Teknologi yang dibutuhkan adalah teknologi dengan internet things untuk mengembangkan big data, ICT yang handal, kecerdasan buatan (AI) dan rekayasa instrumentasi.

Teknologi kekinian ini lanjut Muhammad Sadly tetap membutuhkan manajemen pemeliharaan alat-alat.

Ia kemudian memaparkan bahwa BMKG telah mengembangkan inovasi InaTEWS setelah Aceh dilanda gempa besar dan tsunami yang menyebabkan 170 ribu orang meninggal dunia belum termasuk korban hilang.

Dampak gempa dan tsunami tidak hanya di Indonesia, tetapi juga 14 negara ikut merasakan gempa dan mengalami tsunami. Total 230.000 orang meninggal di 14 negara belum termasuk korban hilang.
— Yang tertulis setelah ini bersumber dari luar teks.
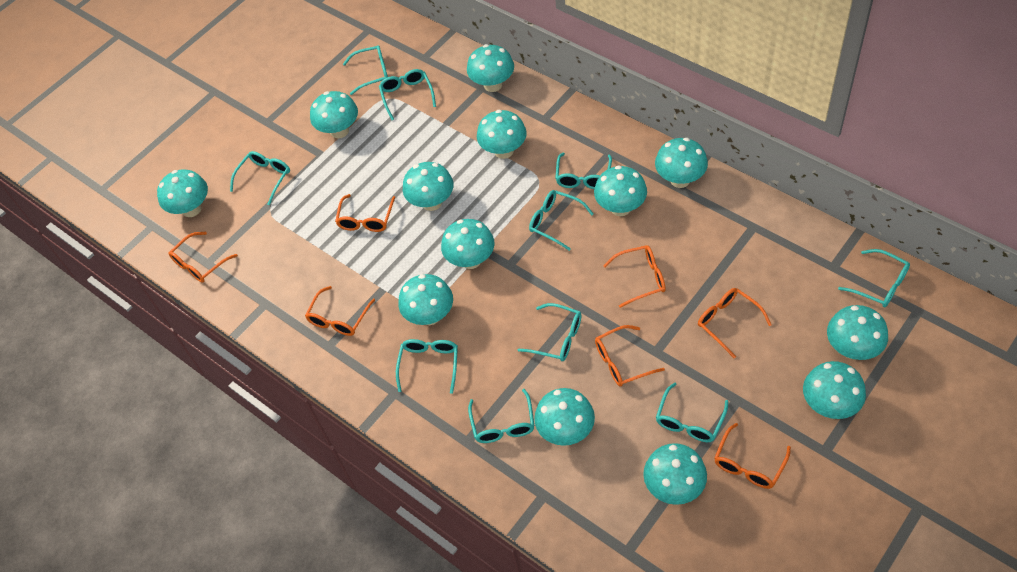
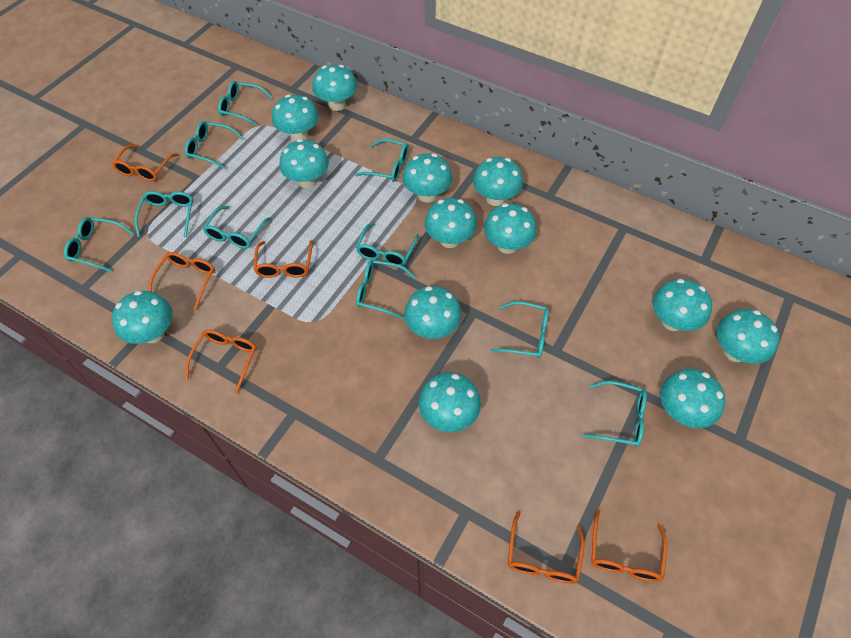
orange glasses: 7 -> 6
“Saat itu kami belum memahami dan sistem pemantauan gempa. Dan kurang sadar ancaman tsunami di masyarakat. Gempa dan tsunami di Aceh itu kerugiannya mencapai US414 miliar,” ungkap Sadly dalam diskusi Iptek Voice edisi-81 bertema Indonesia Tsunami Early Warning System.
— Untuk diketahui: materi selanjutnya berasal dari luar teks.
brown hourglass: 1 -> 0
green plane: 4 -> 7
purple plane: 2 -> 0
Belajar dari peristiwa gempa dan tsunami di Aceh pada 26 Desember 2004 itu,  Pemerintah meresmikan Indonesia tsunami early warning system (InaTEWS) pada 2008 diresmikan oleh Presiden Susilo Bambang Yudhoyono.

BMKG melakukan simulasi InaTEWS lima menit setelah gempa, masyarakat harus bagaimana.

“Bagaimana memberikan peringatan dini untuk menyelesaikan dampak becana gempa dan tsunami,” terangnya.

Dijelaskan oleh Sadly bahwa sejarah InaTEWS sejak dimulai gempa di Nias pada 2005, kemudian gempa Yogyakarta 2006, kemudian pada 2007 hingga 2013 tidak ada progres signifikan dalam pengembangan InaTEWS.

Pada 2018 BMKG mengoperasikan 178 sensor seismograf untuk mendeteksi secara cepat saat gempa dan tsunami.

Di saat ada 178 sensor seismograf, terjadilah gempa besar di beberapa wilayah. Mulai dari gempa Lombok 19 Agustus 2018.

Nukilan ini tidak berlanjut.